05:50 Alors, chaque nouvelle déclaration d'un président français
05:54 qui, petit à petit, reconnaît la part de responsabilité de la France,
05:58 elle est toujours bien accueillie.
06:00 Mais pour la plupart des Rwandais que j'ai rencontrés,
06:03 il est évident que la France est complice du génocide,
06:06 qu'elle a participé à ce génocide.
06:09 Ça, c'est une réalité qui fait aucun doute.
06:11 Et le fait que le chef de l'État ne soit pas présent demain,
06:13 comment c'est perçu ?
06:15 Alors, bon, ils sont un peu habitués à ce qui a été là,
06:20 à ce qu'est le comportement de nos responsables français au Rwanda.

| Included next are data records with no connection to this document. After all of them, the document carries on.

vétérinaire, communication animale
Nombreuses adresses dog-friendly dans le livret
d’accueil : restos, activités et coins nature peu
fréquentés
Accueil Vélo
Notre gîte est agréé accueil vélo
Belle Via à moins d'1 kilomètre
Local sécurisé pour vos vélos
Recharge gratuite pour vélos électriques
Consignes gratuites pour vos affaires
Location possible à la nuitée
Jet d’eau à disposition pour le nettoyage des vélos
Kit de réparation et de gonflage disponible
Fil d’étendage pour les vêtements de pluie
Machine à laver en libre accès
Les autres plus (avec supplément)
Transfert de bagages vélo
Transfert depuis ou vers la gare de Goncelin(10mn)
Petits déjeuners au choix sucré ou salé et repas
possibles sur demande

06:24 Je pense que c'est sans doute un peu décevant pour eux,
06:27 parce que les 30 ans de commémoration comme celle d'un génocide,
06:31 c'est très important.
06:33 On aurait pu imaginer que le président lui-même fasse le déplacement.

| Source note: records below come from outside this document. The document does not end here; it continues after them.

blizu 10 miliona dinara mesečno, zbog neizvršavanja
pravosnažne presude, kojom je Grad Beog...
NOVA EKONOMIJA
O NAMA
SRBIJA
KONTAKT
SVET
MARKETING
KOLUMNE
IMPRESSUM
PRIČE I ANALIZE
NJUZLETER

06:37 On comprend bien aussi dans votre livre que le Rwanda
06:38 et son président, Paul Kagame,
06:40 jouent un rôle important sur le continent, même africain,
06:43 malgré la petitesse du Rwanda.
06:47 Mais ça reste également un pays très pauvre.
06:50 Oui, moi, c'est ce qui m'a frappée.
06:52 C'est quand même, je crois qu'il est classé 186e mondial,
06:56 ce qui est vraiment...
06:57 160e, vous dites dans votre livre.
06:59 189, faites-vous ce qu'il dit.
07:01 Oui, oui, alors ça doit être vrai.
07:03 Mais effectivement, c'est un pays très pauvre.
07:06 Et c'est vrai que pour beaucoup de rescapés,
07:08 aujourd'hui, l'enjeu, c'est pas forcément le tueur
07:11 qui vient de sortir de prison.
07:13 C'est comment on vit, comment on survit,
07:15 comment on nourrit ses enfants tous les jours.
07:17 Ça, c'est un vrai enjeu.
07:20 Comment aussi, pour les plus jeunes, on trouve du travail.
07:23 Parce qu'à 20 ans, 30 ans,
07:25 quand on a fait des études et qu'on ne trouve pas de travail,
07:27 c'est très, très dur.
07:29 Parce qu'ici, on parle beaucoup de la vitrine économique,
07:31 du boom économique de Kigali.
07:33 C'est une réalité.
07:34 Il y a des gens qui vivent très, très bien à Kigali, au Rwanda.
07:38 Et c'est un pays parmi les pays africains
07:41 où il est possible de vivre bien.
07:45 C'est un pays qui est agréable et c'est un pays qui est sûr aussi.
07:49 Ça, c'est très important pour les gens qui y vivent.
07:53 Il y a indéniablement une croissance et un succès rwandais.
07:58 Et il y a aussi l'extrême pauvreté des gens.
08:03 Et pour terminer, le processus de réconciliation entre Hutu et Tutsi,
08:06 est-ce qu'on peut dire qu'il est achevé ?
08:09 Je ne sais pas si on peut dire qu'il est achevé.
08:11 Je pense que les jeunes générations ont envie de vivre ensemble.
08:15 Ça, c'est sûr.
08:16 Et qu'on ne peut pas reprocher aux enfants de ceux qui ont tué
08:20 une quelconque responsabilité.
08:22 70% de la population rwandaise, me semble-t-il,
08:26 est jeune, à moins de 20 ans.
08:28 Donc, ils n'ont pas connu le génocide.
08:31 Et évidemment, c'est quelque chose qui est en cours.
08:34 Ça prendra du temps.
08:35 Ça prend du temps.
08:36 Il y a la transmission de l'histoire.
08:38 Il y a la mémoire qui est là.
08:39 Et il y a l'avenir aussi de toutes ces jeunes générations.
08:43 Il y a encore des procédures judiciaires en cours ?
08:45 Oui, bien sûr.
08:46 Merci beaucoup, Isabelle Darras, d'être venue sur France 24.
08:49 Merci à vous.
08:49 Et je rappelle votre ouvrage, "Après la pluie d'avril".